腎臓が血液から老廃物を漉(こ)しとる量を「糸球体濾過(ろか)量」といいます。
血液を漉(こ)しとる部分は、細い血管がちょうど糸の球のような形をしているので糸球体と言います。それが老廃物を濾過する量が「糸球体濾過量」です。これは採血をすることである程度分かります。
この機能が非常に落ちてしまっている状態です。
具体的に数値を出すと、糸球体濾過量:GFR(eGFR) 30未満 ml/分/1.73m2です。
この第4期から、透析が始まる第5期に進んでしまうのを腎臓専門の先生の助言を受けながら食い止める、できるだけ遅くすることが大切です。
腎症第3期(顕性腎症期)
よく、「おしっこから蛋白が出ると良くない」とお聞きになると思います。
腎症第3期は、この「おしっこから蛋白が出ている」状態です。おおまかに、腎臓から1日にタンパク質が0.5g以上漏れています。検尿をすることで分かります。

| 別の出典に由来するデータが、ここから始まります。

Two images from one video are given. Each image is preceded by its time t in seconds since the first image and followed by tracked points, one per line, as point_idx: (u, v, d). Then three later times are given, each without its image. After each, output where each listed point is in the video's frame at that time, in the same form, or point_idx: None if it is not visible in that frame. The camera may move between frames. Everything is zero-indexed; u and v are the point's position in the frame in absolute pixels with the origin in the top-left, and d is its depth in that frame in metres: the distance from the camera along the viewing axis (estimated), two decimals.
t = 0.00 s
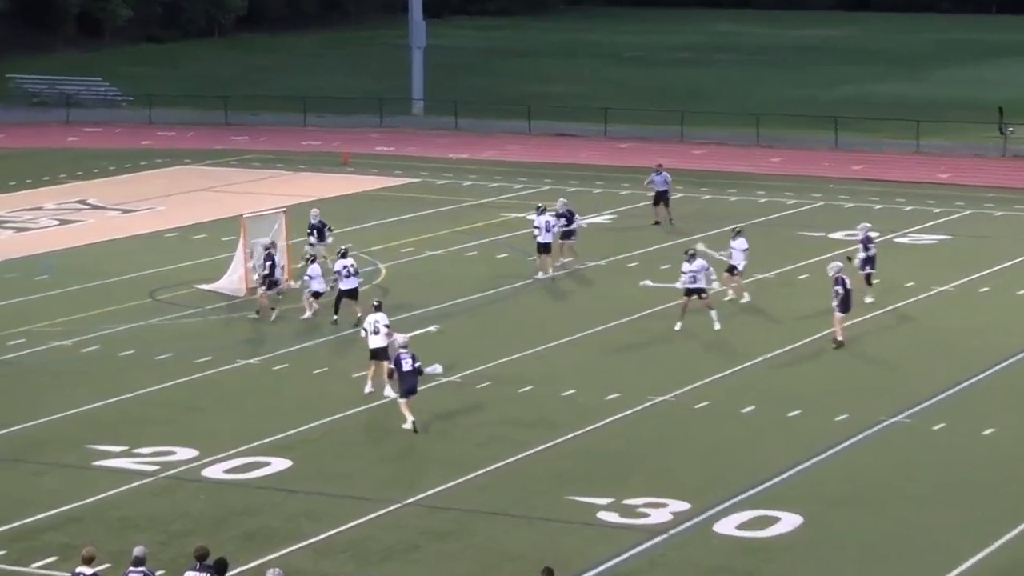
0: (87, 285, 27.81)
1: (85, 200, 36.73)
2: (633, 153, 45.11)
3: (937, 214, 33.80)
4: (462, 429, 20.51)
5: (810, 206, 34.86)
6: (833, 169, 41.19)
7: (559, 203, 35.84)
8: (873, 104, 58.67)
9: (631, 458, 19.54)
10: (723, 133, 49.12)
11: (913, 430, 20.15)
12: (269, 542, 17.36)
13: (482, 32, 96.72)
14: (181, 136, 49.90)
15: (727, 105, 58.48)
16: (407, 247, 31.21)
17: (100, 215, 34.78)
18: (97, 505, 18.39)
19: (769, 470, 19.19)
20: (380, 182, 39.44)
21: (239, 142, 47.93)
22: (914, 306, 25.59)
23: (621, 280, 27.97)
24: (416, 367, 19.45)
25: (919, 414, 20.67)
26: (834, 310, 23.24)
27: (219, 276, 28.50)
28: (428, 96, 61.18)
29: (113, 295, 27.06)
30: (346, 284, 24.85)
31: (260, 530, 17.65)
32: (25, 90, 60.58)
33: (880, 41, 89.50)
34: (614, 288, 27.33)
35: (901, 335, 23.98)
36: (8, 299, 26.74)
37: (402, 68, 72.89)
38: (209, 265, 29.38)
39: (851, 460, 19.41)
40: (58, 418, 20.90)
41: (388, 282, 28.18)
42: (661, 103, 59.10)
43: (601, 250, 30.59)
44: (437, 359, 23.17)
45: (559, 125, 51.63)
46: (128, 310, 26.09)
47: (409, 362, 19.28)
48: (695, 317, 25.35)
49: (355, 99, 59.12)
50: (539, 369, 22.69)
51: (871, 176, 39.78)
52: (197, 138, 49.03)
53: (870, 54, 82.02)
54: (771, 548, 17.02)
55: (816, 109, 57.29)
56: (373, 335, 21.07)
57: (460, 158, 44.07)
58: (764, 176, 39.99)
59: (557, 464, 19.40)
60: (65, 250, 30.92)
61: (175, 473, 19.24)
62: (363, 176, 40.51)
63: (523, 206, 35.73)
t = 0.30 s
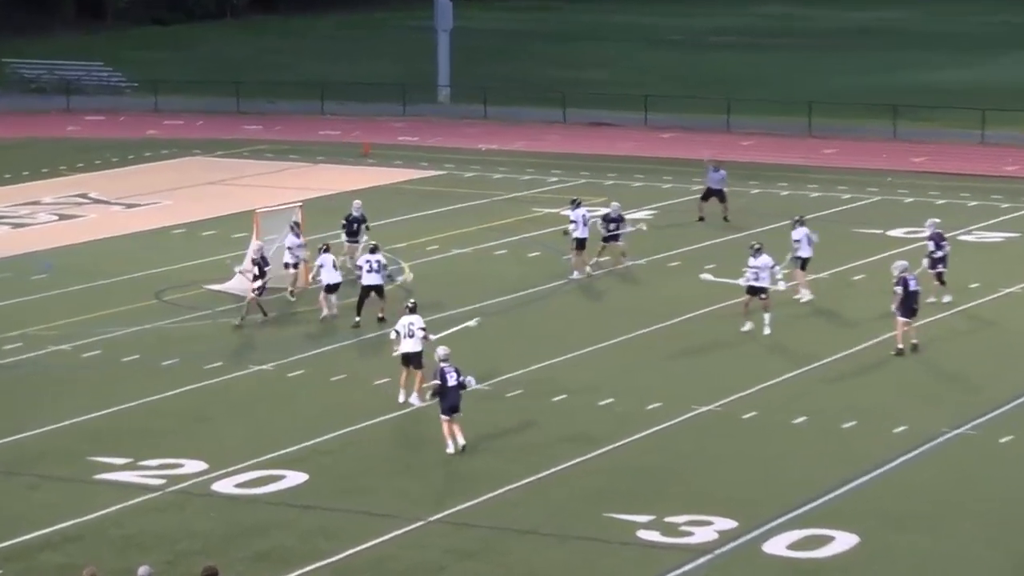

健康な方でも、タンパク質が少し漏れ出ることがありますが、本来おしっこに含まれないタンパク質が出ているということは、腎臓の精密な構造が一部壊れていることをあらわします。タンパク質の量が増えるということは、それだけ壊れている範囲が大きいことを意味ます。
もう一つ、腎症第3期では尿中微量アルブミンというのも1日300mgほど漏れていますが、これはまた次回に。
蛋白が漏れていなくても、腎臓が老廃物を漉(こ)し取る量(糸球体濾過量)が減っていることもあります。つまり、腎臓の機能が落ちている可能性があります。
これは、採血をすることにより、糸球体濾過量がどのくらい下がっているかを調べます。